Two days after my mother remarried, my birth father was killed in an automobile accident, the result of his alcoholism.
Born at home on March 22, 1942, Danny Lee Jolliff was the second child born to William Lee Montgomery and Rosemary nee Richardson Jolliff. I’m sure the joy that surrounded his birth overshadowed the life horrors that were to shroud his life.
As the years have passed, it’s become easier to appreciate the man without always associating his memory with the alcoholism that ruled, and ruined his life. Mother and I have often recounted the happier times, the laughter, the wonderful vacations, and sadly, the abuse and shaming he received from his own mother whom he adored.
I always remind myself that he was not raised with the life tools that were necessary to deal with the challenges of life and specifically, to battle the demonic rages of alcoholism that held him prisoner through three previous genetic generations.
There will always be the what ifs but thirty-three years later even they’ve become blurred with he did the best he could.
My father had a great capacity to love, a genuine affection for all, especially those more life-burdened, and a sharp, sarcastic wit that are all my perpetual inheritances. Mother and I both agree he was a good father, a good man. The alcohol, sadly, triggered an inner evil that was terrifying: the gentle, laughing heart was horribly obscured by an abusive monster.

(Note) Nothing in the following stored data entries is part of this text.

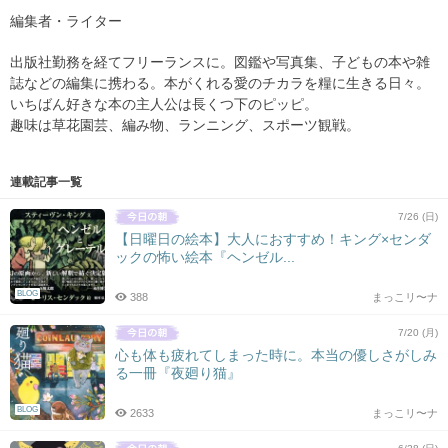
編集者・ライター
出版社勤務を経てフリーランスに。図鑑や写真集、子どもの本や雑
誌などの編集に携わる。本がくれる愛のチカラを糧に生きる日々。
いちばん好きな本の主人公は長くつ下のピッピ。
趣味は草花園芸、編み物、ランニング、スポーツ観戦。
連載記事一覧
7/26 (日)
【日曜日の絵本】大人におすすめ！キング×センダ
ックの怖い絵本『ヘンゼル...
BLOG
388
まっこリ〜ナ
7/20 (月)
心も体も疲れてしまった時に。本当の優しさがしみ
る一冊『夜廻り猫』
BLOG
2633
まっこリ〜ナ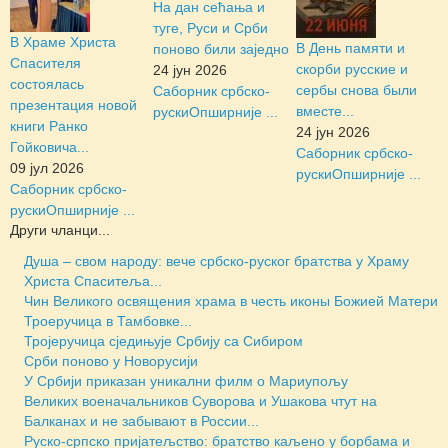
На дан сећања и
туге, Руси и Срби
В Храме Христа
В День памяти и
поново били заједно
Спасителя
скорби русские и
24 јун 2026
состоялась
сербы снова были
Саборник србско-
презентация новой
вместе...
руски
Опширније ...
книги Ранко
24 јун 2026
Гойковича...
Саборник србско-
09 јул 2026
руски
Опширније ...
Саборник србско-
руски
Опширније ...
Други чланци...
Душа – свом народу: вече србско-руског братства у Храму
Христа Спаситеља...
Чин Великого освящения храма в честь иконы Божией Матери
Троеручица в Тамбовке...
Тројеручица сједињује Србију са Сибиром
Срби поново у Новорусији
У Србији приказан уникални филм о Мариупољу
Великих военачальников Суворова и Ушакова чтут на
Балканах и не забывают в России...
Руско-српско пријатељство: братство каљено у борбама и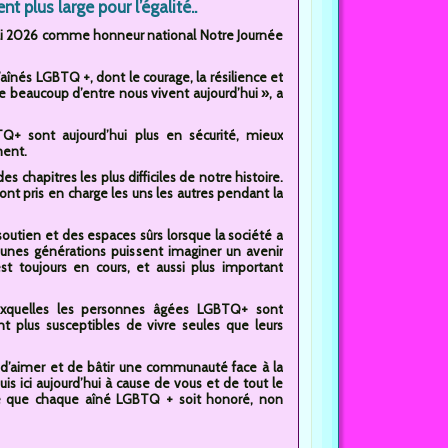
 plus large pour l’égalité..
6 mai 2026 comme honneur national Notre Journée
’aînés LGBTQ +, dont le courage, la résilience et
ue beaucoup d’entre nous vivent aujourd’hui », a
TQ+ sont aujourd’hui plus en sécurité, mieux
ment.
chapitres les plus difficiles de notre histoire.
sont pris en charge les uns les autres pendant la
outien et des espaces sûrs lorsque la société a
 jeunes générations puissent imaginer un avenir
st toujours en cours, et aussi plus important
 auxquelles les personnes âgées LGBTQ+ sont
 plus susceptibles de vivre seules que leurs
r, d’aimer et de bâtir une communauté face à la
suis ici aujourd’hui à cause de vous et de tout le
orte que chaque aîné LGBTQ + soit honoré, non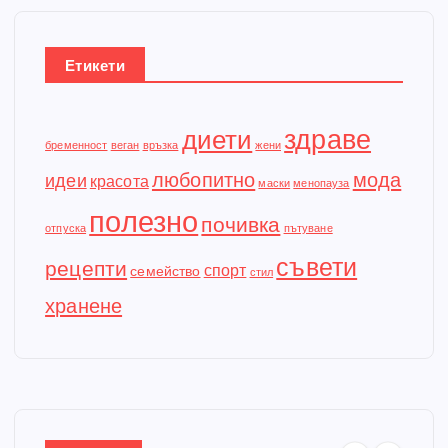
Етикети
здраве
диети
бременност
веган
връзка
жени
любопитно
мода
идеи
красота
маски
менопауза
полезно
почивка
отпуска
пътуване
съвети
рецепти
спорт
семейство
стил
хранене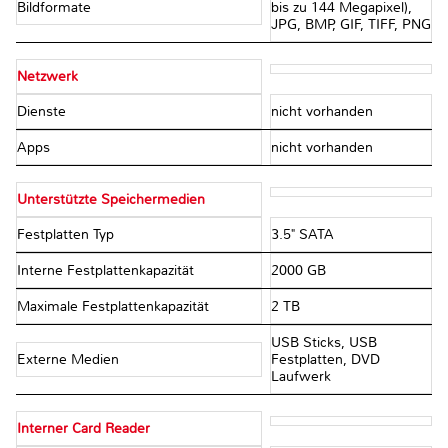
Bildformate
bis zu 144 Megapixel),
JPG, BMP, GIF, TIFF, PNG
Netzwerk
Dienste
nicht vorhanden
Apps
nicht vorhanden
Unterstützte Speichermedien
Festplatten Typ
3.5" SATA
Interne Festplattenkapazität
2000 GB
Maximale Festplattenkapazität
2 TB
USB Sticks, USB
Externe Medien
Festplatten, DVD
Laufwerk
Interner Card Reader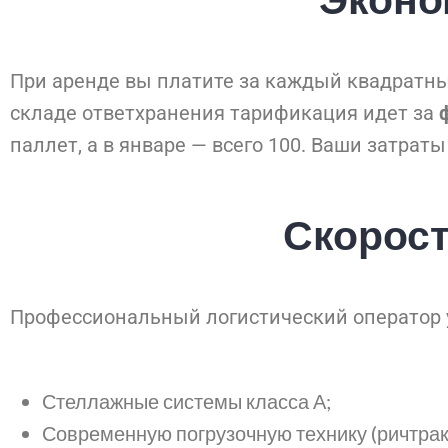
При аренде вы платите за каждый квадратный 
складе ответхранения тарификация идет за
паллет, а в январе — всего 100. Ваши затрат
Скорос
Профессиональный логистический оператор у
Стеллажные системы класса А;
Современную погрузочную технику (ричтрак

The only photographs I have of my father are his high school senior portrait and a clip of his wedding day.
I like remembering him with these images because this is the Danny Jolliff I knew before the shadows permanently fell.
There are no more what ifs.
Life has moved on. I’ve carried with me his ability to love, serve others, share a passion for history, and to laugh.
I also learned from him the art of sharing humorous stories to make the world around me laugh. It’s important for me to see others laughing. It was important to him because I believe it helped him to momentarily forget his lifelong imprisonment of an illness that crippled his family, his life, and sadly, his spirit.
Continue with your peaceful rest, Dad.